> **STATED PROBLEM**: Output the lines of the entries as a Markdown table with columns Row and Line, one line per row and blank lines left out. Include only the lines from the one containing "locality: Media Luna Bay, Media Luna Reef" through the end of the entries.

** start RECORDS PROVIDED **

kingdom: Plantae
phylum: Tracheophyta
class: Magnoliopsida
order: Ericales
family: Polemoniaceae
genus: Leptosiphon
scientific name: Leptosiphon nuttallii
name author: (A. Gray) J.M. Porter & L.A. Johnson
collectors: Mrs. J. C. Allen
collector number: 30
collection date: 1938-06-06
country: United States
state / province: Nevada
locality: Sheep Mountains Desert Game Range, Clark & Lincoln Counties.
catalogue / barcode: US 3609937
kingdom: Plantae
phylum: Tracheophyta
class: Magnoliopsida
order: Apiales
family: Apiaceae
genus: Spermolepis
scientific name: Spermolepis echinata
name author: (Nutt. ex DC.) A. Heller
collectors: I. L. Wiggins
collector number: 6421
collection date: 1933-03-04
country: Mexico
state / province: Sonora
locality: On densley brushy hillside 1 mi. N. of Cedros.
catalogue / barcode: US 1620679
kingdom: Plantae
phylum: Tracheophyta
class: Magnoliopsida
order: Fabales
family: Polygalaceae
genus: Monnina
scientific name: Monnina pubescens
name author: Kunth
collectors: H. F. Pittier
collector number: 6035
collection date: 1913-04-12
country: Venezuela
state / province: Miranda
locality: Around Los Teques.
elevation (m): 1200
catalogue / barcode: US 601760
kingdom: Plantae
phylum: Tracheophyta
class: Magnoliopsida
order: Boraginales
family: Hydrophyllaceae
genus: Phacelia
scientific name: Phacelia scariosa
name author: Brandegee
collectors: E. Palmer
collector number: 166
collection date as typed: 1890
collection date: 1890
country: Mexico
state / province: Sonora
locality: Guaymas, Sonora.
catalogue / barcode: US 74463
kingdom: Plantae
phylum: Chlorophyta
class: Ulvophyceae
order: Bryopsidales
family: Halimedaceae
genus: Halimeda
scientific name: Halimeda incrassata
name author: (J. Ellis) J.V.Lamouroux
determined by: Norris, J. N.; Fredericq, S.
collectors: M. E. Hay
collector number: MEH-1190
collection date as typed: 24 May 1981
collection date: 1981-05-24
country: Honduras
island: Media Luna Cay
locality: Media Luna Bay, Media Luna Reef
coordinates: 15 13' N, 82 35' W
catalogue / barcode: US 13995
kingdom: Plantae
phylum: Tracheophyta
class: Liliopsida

** end RECORDS PROVIDED **

> **REPLY TO THE EXERCISE**:
| Row | Line |
|---|---|
| 1 | locality: Media Luna Bay, Media Luna Reef |
| 2 | coordinates: 15 13' N, 82 35' W |
| 3 | catalogue / barcode: US 13995 |
| 4 | kingdom: Plantae |
| 5 | phylum: Tracheophyta |
| 6 | class: Liliopsida |